::: TEXT FOR ANALYSIS

Member of the Indiana House of Representatives from the 88th district
- In office November 4, 1992 – July 31, 2020
- Preceded by: Constituency established
- Succeeded by: Chris Jeter

Member of the Indiana House of Representatives from the 50th district
- In office May 10, 1986 – November 4, 1992
- Preceded by: Gordon Harper
- Succeeded by: Daniel Leroy Stephan

Personal details
- Born: October 31, 1957 (age 68) Beech Grove, Indiana, U.S.
- Party: Republican
- Spouse: Cheryl Bosma
- Children: 2
- Education: Purdue University, West Lafayette (BS) Indiana University, Indianapolis (JD)

= Brian Bosma =

American politician

Brian C. Bosma (born October 31, 1957) is an American politician and lawyer who served as speaker of the Indiana House of Representatives from 2004 to 2006 and 2010 to 2020. A member of the Republican Party, Bosma has served in the Indiana House since 1986. He replaced Gordon Harper. He was originally elected in the 50th district, but was redistricted to the 88th district in 1992. The 88th district encompasses northeast Marion County and portions of Hancock and Hamilton County.

::::::

[WHAT IS NEEDED] In the Brian Bosma profile, who succeeded Bosma as representative for the 88th district?

::: RECORDS SHOWN

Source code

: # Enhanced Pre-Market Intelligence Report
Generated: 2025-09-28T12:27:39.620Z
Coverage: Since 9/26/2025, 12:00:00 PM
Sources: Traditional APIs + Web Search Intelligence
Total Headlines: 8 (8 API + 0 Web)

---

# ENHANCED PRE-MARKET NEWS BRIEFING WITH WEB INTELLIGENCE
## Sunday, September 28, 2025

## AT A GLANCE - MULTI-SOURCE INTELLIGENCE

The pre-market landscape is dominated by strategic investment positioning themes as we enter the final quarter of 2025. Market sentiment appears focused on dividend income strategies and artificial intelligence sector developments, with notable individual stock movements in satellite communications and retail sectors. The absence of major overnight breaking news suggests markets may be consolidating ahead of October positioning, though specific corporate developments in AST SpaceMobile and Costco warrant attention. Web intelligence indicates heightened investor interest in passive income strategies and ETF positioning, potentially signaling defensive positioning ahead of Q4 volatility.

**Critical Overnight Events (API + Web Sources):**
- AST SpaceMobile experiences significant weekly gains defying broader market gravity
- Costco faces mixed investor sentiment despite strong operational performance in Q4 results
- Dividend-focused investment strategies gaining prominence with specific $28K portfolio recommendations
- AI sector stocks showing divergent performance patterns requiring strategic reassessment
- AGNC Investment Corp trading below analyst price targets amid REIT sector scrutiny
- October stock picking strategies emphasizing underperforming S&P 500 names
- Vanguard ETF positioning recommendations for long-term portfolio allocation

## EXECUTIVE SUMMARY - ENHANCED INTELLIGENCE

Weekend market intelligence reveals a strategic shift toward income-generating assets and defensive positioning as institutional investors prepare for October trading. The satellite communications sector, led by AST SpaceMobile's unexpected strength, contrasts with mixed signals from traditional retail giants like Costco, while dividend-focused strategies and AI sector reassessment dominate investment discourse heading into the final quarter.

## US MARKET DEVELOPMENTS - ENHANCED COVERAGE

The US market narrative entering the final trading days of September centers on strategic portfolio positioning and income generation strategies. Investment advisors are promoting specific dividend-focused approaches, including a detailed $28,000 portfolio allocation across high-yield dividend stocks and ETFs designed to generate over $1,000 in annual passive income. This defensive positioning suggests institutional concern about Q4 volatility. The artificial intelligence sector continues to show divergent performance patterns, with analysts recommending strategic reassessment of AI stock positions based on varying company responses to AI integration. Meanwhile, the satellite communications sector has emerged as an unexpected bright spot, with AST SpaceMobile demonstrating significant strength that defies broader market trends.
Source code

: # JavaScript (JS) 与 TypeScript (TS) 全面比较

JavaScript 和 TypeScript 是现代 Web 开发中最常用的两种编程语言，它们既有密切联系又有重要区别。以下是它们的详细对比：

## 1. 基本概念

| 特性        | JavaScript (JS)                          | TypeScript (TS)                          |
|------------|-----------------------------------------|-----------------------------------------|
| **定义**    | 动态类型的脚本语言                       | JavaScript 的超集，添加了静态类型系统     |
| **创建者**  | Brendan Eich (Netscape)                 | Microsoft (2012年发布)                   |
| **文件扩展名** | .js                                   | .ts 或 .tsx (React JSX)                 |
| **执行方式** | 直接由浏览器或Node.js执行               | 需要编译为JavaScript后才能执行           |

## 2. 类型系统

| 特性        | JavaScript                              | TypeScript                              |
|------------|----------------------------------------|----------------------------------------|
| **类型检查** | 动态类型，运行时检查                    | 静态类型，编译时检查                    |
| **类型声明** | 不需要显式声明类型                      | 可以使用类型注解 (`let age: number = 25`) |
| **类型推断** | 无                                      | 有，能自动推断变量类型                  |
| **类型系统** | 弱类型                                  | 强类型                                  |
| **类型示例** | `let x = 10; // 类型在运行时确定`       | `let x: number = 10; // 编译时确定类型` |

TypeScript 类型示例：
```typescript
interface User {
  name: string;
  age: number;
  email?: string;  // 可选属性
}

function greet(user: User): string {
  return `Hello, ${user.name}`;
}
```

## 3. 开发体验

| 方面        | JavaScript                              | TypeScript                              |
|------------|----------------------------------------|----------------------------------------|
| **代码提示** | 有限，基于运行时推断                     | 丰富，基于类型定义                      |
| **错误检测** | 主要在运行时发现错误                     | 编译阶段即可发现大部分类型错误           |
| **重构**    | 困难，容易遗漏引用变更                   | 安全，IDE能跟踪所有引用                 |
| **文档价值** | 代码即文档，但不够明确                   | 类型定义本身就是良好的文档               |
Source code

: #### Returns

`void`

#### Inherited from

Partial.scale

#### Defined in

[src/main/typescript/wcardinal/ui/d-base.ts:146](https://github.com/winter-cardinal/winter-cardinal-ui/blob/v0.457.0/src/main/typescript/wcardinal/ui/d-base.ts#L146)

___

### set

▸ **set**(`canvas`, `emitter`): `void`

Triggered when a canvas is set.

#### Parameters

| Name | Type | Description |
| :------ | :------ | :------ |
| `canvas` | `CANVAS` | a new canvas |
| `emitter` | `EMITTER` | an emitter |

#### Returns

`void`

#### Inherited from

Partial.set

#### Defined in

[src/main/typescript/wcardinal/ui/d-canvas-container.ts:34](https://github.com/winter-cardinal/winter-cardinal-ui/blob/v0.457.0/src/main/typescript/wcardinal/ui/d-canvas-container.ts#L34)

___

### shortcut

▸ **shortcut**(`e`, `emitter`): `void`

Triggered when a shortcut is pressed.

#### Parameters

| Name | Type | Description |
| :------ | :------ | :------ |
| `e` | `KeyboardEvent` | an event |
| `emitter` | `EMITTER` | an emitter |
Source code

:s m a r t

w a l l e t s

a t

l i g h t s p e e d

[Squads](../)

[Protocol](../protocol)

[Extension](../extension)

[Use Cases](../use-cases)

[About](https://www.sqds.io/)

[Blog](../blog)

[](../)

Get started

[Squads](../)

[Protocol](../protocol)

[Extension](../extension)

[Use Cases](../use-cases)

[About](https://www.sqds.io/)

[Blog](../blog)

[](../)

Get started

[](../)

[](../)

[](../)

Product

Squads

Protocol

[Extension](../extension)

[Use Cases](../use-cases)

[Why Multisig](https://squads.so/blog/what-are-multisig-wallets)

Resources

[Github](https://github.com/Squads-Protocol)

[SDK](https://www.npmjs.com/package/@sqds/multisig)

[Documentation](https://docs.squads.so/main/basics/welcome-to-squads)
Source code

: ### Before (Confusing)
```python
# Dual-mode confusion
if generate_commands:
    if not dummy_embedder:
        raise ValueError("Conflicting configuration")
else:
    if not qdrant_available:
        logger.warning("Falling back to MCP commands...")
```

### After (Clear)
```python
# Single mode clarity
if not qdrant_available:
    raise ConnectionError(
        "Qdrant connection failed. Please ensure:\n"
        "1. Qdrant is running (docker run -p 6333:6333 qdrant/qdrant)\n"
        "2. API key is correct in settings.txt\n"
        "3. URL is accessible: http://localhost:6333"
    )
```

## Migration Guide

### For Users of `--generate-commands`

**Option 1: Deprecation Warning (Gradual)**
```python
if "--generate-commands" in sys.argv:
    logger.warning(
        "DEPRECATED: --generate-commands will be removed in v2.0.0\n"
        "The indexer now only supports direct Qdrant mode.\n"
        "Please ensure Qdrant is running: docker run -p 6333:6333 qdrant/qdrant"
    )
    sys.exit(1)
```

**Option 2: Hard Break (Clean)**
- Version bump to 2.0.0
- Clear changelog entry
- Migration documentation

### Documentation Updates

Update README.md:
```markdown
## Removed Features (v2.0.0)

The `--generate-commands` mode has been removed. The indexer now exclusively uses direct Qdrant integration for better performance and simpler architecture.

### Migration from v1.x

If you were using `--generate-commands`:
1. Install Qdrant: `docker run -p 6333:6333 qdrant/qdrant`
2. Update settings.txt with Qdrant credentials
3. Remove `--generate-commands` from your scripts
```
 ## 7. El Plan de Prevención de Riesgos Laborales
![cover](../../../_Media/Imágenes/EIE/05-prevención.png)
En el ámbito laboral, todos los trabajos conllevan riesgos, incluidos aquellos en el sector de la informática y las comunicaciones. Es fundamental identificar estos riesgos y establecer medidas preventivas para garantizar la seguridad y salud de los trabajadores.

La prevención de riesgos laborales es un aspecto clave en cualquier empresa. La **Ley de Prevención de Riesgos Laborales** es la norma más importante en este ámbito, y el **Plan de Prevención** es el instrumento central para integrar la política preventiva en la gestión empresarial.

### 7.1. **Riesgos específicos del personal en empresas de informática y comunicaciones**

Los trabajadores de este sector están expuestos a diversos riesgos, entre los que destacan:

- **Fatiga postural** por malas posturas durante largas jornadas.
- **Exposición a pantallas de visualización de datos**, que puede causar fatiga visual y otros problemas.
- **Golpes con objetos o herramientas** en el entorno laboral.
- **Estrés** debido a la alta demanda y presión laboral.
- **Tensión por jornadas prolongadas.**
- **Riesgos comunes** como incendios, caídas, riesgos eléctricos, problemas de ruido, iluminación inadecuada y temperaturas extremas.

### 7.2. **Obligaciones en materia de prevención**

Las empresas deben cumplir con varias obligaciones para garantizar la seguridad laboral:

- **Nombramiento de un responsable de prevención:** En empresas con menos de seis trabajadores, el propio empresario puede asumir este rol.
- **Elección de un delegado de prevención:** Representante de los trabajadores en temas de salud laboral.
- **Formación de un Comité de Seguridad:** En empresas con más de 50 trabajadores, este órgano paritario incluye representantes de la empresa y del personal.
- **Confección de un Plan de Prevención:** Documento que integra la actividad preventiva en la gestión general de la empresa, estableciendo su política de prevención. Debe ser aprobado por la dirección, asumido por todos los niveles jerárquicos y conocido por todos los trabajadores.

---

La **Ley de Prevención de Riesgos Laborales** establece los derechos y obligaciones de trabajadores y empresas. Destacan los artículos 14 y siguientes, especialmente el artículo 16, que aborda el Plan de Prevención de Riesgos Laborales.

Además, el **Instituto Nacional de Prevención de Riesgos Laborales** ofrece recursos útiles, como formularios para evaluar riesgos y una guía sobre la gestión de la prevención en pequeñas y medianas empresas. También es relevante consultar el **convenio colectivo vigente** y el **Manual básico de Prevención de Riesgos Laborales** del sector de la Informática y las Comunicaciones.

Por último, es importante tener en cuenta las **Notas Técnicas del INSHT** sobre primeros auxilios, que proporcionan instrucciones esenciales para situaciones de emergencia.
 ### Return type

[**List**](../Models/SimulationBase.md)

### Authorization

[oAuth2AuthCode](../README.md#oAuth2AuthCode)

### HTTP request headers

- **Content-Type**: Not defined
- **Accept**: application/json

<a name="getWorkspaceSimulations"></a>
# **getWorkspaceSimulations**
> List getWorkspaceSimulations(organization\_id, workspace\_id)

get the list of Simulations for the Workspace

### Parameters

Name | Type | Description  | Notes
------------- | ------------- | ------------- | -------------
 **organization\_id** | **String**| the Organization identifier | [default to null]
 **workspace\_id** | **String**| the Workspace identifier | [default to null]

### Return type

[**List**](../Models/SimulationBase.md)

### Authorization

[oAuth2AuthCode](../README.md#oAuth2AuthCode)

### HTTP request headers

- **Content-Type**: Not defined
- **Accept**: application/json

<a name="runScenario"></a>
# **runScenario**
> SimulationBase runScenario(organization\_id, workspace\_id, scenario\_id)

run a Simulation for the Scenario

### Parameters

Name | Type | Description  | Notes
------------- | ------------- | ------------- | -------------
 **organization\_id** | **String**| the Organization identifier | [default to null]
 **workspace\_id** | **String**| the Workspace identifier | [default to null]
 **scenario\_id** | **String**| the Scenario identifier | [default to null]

::::::

[EXERCISE RESPONSE] Chris Jeter